Move the test.traineddata generated in the previous step to the Tesseract-ocr\tessdata directory, and then you can use it with the-l test parameter when generating additional box files.

.. \tesseract test.002.tif test.002-l Test Batch.nochop Makebox
.. \tesseract test.003.tif test.003-l Test Batch.nochop Makebox
This is just an example of using 3 original files. When you actually make a training file, when to generate a traineddata depends on the situation. The purpose of traineddata generation is only to improve the accuracy of word recognition, so that the box files generated later can be modified less.

generate the final traineddata

After all the boxes have been made, the final traineddata can be generated.

.. \tesseract test.001.tif test.001 Nobatch box.train
.. \tesseract test.002.tif test.002 Nobatch box.train
.. \tesseract test.003.tif test.003 Nobatch box.train
.. \training\unicharset_extractor Test.001.box Test.002.box Test.003.box
.. \training\mftraining-u unicharset-o test.unicharset test.001.tr test.002.tr test.003.tr
.. \training\cntraining test.001.tr test.002.tr test.003.tr
Rename Normproto Test.normproto
Rename Microfeat test.
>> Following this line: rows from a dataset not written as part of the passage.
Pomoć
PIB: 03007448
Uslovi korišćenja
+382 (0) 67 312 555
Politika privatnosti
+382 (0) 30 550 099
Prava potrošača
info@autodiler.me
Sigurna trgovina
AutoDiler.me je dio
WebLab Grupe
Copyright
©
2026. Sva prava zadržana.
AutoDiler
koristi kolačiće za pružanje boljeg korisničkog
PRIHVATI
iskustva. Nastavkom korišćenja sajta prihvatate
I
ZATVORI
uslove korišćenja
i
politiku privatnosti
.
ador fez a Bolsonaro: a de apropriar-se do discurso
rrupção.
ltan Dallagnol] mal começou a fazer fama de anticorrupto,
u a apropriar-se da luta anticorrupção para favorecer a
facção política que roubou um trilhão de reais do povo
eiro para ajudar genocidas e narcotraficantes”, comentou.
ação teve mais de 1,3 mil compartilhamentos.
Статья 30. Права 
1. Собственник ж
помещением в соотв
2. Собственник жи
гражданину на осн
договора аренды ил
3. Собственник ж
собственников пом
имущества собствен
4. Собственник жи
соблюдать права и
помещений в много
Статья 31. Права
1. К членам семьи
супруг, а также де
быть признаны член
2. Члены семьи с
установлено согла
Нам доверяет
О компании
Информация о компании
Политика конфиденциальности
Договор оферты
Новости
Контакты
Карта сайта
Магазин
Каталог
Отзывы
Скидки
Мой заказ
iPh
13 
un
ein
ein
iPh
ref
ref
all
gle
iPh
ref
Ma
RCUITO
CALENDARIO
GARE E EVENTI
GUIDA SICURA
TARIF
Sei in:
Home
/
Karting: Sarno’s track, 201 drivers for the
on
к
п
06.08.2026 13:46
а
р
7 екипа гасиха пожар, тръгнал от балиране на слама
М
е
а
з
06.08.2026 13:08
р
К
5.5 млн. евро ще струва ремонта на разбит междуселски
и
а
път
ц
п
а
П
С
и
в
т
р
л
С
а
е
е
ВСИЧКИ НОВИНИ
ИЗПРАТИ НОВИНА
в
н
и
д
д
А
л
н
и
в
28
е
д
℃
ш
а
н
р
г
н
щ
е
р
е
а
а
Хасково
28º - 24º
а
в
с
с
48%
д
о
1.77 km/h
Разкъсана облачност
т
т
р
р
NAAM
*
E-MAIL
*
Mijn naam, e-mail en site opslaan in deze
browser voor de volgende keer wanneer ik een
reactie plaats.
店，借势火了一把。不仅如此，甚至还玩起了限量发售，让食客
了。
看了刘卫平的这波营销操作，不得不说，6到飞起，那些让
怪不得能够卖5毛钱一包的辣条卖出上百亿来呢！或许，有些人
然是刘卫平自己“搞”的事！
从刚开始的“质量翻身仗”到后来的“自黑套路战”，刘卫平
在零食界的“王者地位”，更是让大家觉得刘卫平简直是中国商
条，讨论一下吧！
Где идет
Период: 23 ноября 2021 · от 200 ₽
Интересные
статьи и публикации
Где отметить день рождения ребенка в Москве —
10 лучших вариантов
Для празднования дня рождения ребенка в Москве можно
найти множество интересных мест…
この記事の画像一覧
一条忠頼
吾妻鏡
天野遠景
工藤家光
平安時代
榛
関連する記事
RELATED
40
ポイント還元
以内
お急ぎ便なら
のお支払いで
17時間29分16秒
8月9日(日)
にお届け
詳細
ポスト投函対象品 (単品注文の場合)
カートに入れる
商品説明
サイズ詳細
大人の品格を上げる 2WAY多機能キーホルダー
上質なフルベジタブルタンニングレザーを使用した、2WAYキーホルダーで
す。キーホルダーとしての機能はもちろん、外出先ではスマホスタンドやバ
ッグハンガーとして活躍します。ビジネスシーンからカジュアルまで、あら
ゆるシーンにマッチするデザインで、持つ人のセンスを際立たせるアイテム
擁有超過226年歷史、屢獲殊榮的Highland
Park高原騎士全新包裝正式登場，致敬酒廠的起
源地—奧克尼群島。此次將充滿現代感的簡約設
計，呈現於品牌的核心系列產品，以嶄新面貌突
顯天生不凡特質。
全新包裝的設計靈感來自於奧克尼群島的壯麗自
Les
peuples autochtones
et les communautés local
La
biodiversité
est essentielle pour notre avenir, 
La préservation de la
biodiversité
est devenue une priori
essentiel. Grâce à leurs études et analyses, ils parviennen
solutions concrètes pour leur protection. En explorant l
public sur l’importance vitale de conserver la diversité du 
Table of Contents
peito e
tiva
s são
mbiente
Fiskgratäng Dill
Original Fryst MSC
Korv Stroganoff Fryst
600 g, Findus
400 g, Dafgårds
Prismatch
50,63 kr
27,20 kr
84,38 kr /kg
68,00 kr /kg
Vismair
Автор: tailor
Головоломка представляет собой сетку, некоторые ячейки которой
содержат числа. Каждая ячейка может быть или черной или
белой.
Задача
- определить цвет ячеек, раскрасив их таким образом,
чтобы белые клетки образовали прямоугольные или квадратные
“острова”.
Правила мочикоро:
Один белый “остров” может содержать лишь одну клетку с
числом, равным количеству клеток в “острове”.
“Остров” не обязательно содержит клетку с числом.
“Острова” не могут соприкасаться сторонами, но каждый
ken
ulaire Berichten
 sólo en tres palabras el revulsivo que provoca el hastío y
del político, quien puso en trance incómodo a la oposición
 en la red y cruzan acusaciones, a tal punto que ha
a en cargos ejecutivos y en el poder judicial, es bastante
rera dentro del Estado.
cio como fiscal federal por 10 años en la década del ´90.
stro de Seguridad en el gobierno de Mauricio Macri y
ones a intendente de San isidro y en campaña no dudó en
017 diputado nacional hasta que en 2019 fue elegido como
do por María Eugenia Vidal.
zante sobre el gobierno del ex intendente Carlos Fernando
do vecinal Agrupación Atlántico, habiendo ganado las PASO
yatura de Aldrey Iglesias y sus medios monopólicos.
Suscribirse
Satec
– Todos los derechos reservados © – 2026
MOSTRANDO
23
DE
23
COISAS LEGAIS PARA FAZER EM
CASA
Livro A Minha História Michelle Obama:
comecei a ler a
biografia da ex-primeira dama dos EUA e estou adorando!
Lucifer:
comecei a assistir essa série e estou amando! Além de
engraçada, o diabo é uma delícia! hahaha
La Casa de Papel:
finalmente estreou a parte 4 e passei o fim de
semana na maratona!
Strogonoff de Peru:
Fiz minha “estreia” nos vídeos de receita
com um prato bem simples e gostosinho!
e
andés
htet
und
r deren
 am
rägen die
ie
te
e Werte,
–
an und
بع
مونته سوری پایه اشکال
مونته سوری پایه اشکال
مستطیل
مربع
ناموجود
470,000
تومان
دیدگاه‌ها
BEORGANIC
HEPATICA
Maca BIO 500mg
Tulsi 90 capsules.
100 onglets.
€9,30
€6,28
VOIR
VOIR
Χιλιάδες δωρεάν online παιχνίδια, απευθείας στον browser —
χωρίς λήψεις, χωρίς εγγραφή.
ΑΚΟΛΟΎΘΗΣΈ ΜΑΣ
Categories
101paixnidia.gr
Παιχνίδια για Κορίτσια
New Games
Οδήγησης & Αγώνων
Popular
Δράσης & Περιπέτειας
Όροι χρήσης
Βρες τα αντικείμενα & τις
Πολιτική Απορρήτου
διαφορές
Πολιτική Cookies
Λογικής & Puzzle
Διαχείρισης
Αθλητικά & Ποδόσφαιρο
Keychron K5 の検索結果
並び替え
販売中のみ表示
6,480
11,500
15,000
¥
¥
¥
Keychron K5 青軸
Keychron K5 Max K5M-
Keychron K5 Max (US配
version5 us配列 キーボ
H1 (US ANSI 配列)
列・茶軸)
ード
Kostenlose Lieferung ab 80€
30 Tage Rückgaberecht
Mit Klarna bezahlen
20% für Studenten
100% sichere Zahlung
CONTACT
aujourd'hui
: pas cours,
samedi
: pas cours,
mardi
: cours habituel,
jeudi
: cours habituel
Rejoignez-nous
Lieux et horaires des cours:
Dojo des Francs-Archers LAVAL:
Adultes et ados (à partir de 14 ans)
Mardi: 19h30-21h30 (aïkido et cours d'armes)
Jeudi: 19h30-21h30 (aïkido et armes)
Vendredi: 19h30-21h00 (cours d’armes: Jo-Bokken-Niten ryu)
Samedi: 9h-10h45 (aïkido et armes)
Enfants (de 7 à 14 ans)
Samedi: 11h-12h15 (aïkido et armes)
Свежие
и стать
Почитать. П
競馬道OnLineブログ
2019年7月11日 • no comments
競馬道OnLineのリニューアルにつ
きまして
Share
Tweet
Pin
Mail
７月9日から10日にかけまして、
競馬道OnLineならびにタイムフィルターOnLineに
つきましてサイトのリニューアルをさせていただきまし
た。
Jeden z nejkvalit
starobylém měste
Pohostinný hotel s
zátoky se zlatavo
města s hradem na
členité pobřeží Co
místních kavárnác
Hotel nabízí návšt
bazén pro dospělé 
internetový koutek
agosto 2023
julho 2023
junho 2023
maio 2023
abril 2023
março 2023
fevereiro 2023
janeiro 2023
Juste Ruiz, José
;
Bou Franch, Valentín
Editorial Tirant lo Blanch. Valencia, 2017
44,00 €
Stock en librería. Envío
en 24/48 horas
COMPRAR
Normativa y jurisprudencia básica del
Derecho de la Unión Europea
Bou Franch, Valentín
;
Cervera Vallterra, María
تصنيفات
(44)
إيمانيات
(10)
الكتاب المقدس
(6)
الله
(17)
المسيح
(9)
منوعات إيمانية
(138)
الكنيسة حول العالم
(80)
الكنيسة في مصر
Microfeat
Rename Inttemp test.inttemp
Rename Pffmtable test.pffmtable
.. \training\combine_tessdata test.
This script execution can be generated by the program when there are more files. Current language: Chinese (Simplified)

Tesseract 3 Training methods of linguistic data

Related Article

Contact Us

The content source of this page is from Internet, which doesn't represent Alibaba Cloud's opinion; products and services mentioned on that page don't have any relationship with Alibaba Cloud. If the content of the page makes you feel confusing, please write us an email, we will handle the problem within 5 days after receiving your email.

If you find any instances of plagiarism from the community, please send an email to: info-contact@alibabacloud.com and provide relevant evidence. A staff member will contact you within 5 working days.

A Free Trial That Lets You Build Big!

Start building with 50+ products and up to 12 months usage for Elastic Compute Service

  • Sales Support

    1 on 1 presale consultation

  • After-Sales Support

    24/7 Technical Support 6 Free Tickets per Quarter Faster Response

  • Alibaba Cloud offers highly flexible support services tailored to meet your exact needs.